The stage is Sicily. On stage are men of the state and Mafia bosses. It is a tragedy of death, intrigue and mystery, but also of struggle, passion and life. The stage is set as we continue our look at The Sicilian Mafia in a land of secrets, shadow and myth that gave birth to the Mafia.
As a child Giuseppe ‘Joe Bananas’ Bonnano grew up in Castellamare del Golfo, a town and commune in the Trapani Province of Sicily. The name can be translated as “Sea Fortress on the Gulf”. It was here that he fell in love with the story of the Sicilian Vespers. The Sicilian Vespers is the name of the rebellion, on the island, against the French born king, Charles I who had been ruler of Sicily since 1266. During Easter of 1282 as the people of Palermo were making their way to ‘Vespers’ (evening prayer), outside the churches tax collectors were waiting to arrest debtors. They would then be handcuffed and taken off to prison. A French soldier, by the name of Droetto, grabbed a pretty girl, who was walking with her mother, under the pretence of working for the tax collectors. He subsequently raped the girl behind the church, leaving her mother heart stricken running through the streets of Palermo crying loudly “Ma fia, ma fia!” which is Sicilian for ‘my daughter, my daughter’. The girls enraged fiancé went looking for, found and stabbed Droetto to death. Bonnano suggests that ‘Ma Fia’ became the resistances’ rallying cry. They stated it was an acronym for ‘Morte alla Francia, Italia anela’ (Death to France, Italy cries out).
There have been many links between conflicts and the Mafia, the landings in Sicily by the allied forces in World War Two being one of them.
Mafia Boss Calogero Vizzini (Don Calò) was rumoured to be in favour of the allied forces landing in Sicily during WW2. Rumours exist when it comes to the part that the Mafia played in the landings, however, they have rarely been confirmed. It was even said that the arrival of the allies in Italy was favoured by the boss of the Italian-American mafia Lucky Luciano but again rumours, Luciano returned to Italy only after the war ended, in 1946, when he was expelled from the United States after being released from prison early, in return for providing Mafia protection for New York’s docks. However, as the most powerful Mafia Boss in America, one would expect that he would be in contact with his Sicilian counterpart.
It is said that on the night of July 14th , 1943 a small plane flew low over Villalba, a small American army plane, dropping a black nylon bag containing a yellow silk handkerchief with a black initial ‘L’ on it. The bag was dropped near to the home of Don Calòs’ brother. It was found by a private and handed to the commander of the local carabinieri in Villalba. The next day the same thing happened again, this time with the words “Zu Calò” (Uncle Calò) on it, it was delivered to Calogero Vizzini. Don Calò untying the bag, found within, another yellow silk handkerchief with the black initial ‘L’. Upon receiving the silk handkerchief Don Calò knew that Lucky Luciano was asking for help.

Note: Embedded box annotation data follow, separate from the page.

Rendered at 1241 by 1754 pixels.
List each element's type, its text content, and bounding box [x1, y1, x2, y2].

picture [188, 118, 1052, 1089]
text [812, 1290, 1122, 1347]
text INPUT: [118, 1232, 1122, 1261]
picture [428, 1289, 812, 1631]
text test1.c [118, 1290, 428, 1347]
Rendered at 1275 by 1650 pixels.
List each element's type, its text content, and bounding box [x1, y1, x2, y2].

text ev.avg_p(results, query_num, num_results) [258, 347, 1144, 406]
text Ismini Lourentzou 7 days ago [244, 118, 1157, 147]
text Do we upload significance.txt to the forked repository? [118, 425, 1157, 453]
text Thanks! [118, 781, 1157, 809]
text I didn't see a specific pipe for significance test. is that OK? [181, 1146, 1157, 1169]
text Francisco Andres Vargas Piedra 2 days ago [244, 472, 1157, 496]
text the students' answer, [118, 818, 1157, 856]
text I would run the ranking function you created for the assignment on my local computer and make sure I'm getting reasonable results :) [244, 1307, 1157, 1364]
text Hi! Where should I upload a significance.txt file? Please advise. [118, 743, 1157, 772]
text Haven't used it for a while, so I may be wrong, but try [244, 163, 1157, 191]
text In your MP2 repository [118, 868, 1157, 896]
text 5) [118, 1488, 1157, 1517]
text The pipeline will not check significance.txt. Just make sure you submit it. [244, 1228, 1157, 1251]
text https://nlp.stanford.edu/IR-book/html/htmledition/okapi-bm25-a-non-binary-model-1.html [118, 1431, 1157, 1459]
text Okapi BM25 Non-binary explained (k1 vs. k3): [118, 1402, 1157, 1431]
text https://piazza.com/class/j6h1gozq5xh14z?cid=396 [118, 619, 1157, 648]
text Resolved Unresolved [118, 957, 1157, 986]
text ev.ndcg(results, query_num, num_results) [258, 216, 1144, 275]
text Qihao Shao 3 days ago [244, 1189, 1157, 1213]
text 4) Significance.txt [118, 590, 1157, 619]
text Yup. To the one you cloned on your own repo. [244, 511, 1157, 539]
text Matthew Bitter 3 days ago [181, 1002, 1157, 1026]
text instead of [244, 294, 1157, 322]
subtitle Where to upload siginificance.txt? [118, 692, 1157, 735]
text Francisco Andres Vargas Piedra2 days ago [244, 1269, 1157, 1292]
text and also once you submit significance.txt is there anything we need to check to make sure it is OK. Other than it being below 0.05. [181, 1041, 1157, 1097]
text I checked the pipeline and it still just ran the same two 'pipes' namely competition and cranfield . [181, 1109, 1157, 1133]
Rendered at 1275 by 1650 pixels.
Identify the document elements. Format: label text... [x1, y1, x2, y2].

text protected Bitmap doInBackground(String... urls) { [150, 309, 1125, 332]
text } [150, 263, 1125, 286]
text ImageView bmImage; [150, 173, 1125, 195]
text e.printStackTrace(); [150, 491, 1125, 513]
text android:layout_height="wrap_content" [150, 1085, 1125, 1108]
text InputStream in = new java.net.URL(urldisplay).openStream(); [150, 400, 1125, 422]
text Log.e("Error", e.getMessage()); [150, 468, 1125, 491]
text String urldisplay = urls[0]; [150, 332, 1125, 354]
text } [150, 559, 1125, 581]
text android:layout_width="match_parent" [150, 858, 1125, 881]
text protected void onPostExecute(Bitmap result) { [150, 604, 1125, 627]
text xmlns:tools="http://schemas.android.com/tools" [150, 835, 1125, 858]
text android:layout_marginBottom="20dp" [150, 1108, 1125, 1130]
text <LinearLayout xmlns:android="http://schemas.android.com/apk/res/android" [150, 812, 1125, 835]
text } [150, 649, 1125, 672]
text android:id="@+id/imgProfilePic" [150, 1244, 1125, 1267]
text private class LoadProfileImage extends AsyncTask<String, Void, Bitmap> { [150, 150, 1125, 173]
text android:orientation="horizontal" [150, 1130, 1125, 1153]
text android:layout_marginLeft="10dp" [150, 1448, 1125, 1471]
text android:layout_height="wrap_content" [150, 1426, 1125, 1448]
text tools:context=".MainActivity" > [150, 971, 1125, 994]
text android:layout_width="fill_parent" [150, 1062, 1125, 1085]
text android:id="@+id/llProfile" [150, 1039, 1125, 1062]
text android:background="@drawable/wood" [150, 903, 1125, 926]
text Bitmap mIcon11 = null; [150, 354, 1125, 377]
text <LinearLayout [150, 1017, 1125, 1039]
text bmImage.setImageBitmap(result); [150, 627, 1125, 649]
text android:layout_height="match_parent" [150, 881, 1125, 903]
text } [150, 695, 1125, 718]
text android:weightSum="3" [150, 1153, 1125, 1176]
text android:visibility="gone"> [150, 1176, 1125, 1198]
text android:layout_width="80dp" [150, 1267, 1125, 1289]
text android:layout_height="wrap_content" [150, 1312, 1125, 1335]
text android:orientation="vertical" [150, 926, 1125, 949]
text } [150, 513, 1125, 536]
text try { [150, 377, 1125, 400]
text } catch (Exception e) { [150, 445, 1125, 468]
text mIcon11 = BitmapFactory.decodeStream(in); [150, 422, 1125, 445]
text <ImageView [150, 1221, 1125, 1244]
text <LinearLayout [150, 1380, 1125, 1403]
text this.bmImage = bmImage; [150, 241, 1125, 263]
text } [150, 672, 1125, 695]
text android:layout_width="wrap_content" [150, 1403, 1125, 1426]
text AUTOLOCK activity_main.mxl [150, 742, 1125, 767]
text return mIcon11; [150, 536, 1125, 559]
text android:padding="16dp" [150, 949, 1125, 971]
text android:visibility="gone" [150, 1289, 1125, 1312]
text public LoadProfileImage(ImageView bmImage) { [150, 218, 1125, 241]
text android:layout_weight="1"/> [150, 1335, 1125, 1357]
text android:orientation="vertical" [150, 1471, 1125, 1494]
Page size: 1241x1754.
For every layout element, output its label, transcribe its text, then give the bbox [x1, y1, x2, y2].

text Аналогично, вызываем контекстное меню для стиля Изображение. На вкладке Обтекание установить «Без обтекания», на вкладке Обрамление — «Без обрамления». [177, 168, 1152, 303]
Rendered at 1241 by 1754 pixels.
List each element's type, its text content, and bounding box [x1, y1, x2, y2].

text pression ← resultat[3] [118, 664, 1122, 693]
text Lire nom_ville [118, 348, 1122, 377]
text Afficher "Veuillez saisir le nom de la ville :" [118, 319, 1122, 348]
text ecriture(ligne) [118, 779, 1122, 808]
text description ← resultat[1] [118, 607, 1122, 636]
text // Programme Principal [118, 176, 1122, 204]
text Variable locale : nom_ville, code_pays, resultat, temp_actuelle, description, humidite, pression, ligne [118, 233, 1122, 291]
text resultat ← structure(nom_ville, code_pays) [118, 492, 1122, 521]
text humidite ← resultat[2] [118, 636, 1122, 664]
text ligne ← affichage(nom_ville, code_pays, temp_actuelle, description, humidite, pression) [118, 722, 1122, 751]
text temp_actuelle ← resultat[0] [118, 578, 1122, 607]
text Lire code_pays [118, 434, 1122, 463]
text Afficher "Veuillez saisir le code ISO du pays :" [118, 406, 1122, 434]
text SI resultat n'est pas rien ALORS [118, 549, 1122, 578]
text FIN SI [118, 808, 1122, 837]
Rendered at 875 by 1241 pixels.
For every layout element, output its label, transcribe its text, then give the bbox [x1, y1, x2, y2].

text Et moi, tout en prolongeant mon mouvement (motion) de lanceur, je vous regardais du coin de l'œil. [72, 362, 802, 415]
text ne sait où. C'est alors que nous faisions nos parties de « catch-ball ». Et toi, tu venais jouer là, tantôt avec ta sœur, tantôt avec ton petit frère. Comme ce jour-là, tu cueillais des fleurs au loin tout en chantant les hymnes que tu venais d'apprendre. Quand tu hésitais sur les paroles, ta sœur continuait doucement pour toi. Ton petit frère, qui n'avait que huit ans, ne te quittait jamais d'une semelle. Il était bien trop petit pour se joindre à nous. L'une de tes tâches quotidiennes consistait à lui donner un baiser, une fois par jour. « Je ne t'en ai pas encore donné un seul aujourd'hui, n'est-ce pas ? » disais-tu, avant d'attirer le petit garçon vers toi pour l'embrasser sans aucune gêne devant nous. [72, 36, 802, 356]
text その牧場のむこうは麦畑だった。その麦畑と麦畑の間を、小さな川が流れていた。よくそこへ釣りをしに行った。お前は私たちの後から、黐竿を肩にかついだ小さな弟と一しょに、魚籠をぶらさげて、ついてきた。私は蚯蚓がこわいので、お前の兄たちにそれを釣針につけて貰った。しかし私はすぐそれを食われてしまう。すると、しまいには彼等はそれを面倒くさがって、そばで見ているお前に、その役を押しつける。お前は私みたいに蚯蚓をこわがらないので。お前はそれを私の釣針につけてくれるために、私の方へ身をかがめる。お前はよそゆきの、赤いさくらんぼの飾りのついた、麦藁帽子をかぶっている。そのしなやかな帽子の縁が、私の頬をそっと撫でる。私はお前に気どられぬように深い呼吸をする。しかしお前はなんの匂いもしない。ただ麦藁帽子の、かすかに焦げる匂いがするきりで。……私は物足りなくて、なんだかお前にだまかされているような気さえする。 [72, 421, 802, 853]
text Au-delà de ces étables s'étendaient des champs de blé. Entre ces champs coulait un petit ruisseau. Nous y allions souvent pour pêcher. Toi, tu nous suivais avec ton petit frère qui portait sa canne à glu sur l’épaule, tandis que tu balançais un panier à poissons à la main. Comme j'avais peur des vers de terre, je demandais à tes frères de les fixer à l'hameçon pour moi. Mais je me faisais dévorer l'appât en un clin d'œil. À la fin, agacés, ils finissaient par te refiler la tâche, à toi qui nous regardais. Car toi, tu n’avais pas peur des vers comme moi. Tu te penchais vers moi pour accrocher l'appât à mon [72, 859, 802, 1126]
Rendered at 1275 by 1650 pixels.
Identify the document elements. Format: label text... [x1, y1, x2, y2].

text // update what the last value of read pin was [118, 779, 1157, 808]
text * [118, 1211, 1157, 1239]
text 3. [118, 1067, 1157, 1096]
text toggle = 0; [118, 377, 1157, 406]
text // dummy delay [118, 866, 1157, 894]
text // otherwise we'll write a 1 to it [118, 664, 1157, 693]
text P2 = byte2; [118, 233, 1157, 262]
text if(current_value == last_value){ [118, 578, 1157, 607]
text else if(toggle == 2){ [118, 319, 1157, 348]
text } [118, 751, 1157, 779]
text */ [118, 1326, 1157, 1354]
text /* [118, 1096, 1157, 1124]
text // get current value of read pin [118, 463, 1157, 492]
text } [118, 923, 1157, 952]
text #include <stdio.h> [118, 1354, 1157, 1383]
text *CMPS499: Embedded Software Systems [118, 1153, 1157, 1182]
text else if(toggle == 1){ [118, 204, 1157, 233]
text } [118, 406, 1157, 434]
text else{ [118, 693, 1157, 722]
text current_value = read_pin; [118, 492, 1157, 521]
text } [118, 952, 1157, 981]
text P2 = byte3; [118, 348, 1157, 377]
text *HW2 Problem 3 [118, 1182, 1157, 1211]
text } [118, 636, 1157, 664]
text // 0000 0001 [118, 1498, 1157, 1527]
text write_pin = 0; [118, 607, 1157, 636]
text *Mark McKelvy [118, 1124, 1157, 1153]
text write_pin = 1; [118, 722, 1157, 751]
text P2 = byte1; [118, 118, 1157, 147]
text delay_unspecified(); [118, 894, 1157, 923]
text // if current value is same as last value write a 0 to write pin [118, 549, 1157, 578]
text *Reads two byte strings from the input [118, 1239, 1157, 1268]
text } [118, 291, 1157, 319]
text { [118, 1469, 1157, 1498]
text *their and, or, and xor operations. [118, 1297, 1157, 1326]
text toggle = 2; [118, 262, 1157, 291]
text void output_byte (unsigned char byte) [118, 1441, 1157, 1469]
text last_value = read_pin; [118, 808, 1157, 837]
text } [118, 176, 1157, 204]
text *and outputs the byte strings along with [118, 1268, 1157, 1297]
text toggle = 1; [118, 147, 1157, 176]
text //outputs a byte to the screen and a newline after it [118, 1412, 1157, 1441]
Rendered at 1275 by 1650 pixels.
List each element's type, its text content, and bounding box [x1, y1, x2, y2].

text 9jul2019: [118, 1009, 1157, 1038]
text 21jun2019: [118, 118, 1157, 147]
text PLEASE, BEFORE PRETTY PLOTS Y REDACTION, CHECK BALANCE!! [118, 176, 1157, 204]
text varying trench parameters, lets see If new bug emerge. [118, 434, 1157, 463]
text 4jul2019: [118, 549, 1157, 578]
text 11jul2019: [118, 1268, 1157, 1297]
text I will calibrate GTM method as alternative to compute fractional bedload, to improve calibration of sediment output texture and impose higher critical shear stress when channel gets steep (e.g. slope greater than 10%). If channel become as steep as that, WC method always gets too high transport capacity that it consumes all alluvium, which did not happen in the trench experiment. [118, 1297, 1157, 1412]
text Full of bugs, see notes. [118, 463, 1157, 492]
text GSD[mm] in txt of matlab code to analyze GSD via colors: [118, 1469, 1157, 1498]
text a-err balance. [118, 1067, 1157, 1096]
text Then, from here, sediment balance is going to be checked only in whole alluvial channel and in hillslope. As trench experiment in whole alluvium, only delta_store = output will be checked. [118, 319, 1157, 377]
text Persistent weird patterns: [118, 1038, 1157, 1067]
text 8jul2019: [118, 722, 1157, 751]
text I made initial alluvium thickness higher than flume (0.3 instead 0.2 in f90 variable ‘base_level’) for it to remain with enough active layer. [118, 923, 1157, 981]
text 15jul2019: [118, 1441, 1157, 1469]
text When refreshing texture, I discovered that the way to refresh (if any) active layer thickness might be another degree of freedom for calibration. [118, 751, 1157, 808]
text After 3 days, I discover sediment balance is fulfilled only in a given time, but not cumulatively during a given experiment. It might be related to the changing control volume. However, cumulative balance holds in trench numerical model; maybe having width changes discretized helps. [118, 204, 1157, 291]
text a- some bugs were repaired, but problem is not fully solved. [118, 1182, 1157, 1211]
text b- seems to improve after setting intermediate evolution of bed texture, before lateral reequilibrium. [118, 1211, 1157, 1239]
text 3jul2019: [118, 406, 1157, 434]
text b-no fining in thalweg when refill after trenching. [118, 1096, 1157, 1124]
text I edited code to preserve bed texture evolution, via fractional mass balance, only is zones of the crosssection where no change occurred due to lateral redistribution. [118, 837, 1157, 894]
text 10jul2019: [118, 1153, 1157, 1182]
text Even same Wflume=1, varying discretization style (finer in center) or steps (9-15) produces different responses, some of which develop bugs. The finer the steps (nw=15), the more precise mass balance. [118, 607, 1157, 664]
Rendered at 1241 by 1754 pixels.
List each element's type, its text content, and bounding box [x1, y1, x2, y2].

The American authorities were certainly aware of how influential Lucky was. Later that night a runner was dispatched carrying a letter to Giuseppe Genco Russo, regarded at that time as second to Don Calò in the Mafia hierarchy, it said:
“Turi, the farm bailiff, will go to the fair at Cerda with the calves, on Thursday the 20th. I will leave on the same day with the cows, ox-carts and the bull. Get faggots for making the cheese and provide folds for the sheep. Tell the other bailiffs to get ready. I’ll see to the rennet.”
Calves were the American motorised division; the cows – troops, Ox-carts – tanks and the bull – the American commander in chief. The letter indicated, Mafia boss Turi would leave on the 20th to accompany the calves – American motorised division – as far as Creda, Don Calò would accompany the main body of the army. Later that day three American tanks, one flying a yellow flag with a black initial ‘L’ on it, arrived in Villalba. Don Calò, appearing in shirtsleeves and braces, met the American officer who had climbed down from the tank. It is reported that, true to his reputation for preferring actions over words, Don Calò didn’t utter a word. The man that was widely known as the Capo dei Capi handed over the yellow silk handkerchief that had been dropped by plane.
Within days the war in Western Sicily was at an end, the British and Canadian forces were still trying to fight their way round Etna and it would take another three weeks for them to reach their goal of Messina. Although based on rumours and conjecture what is irrefutable is the fact that the Americans took Western Sicily with hardly any shots being fired in anger, if at all!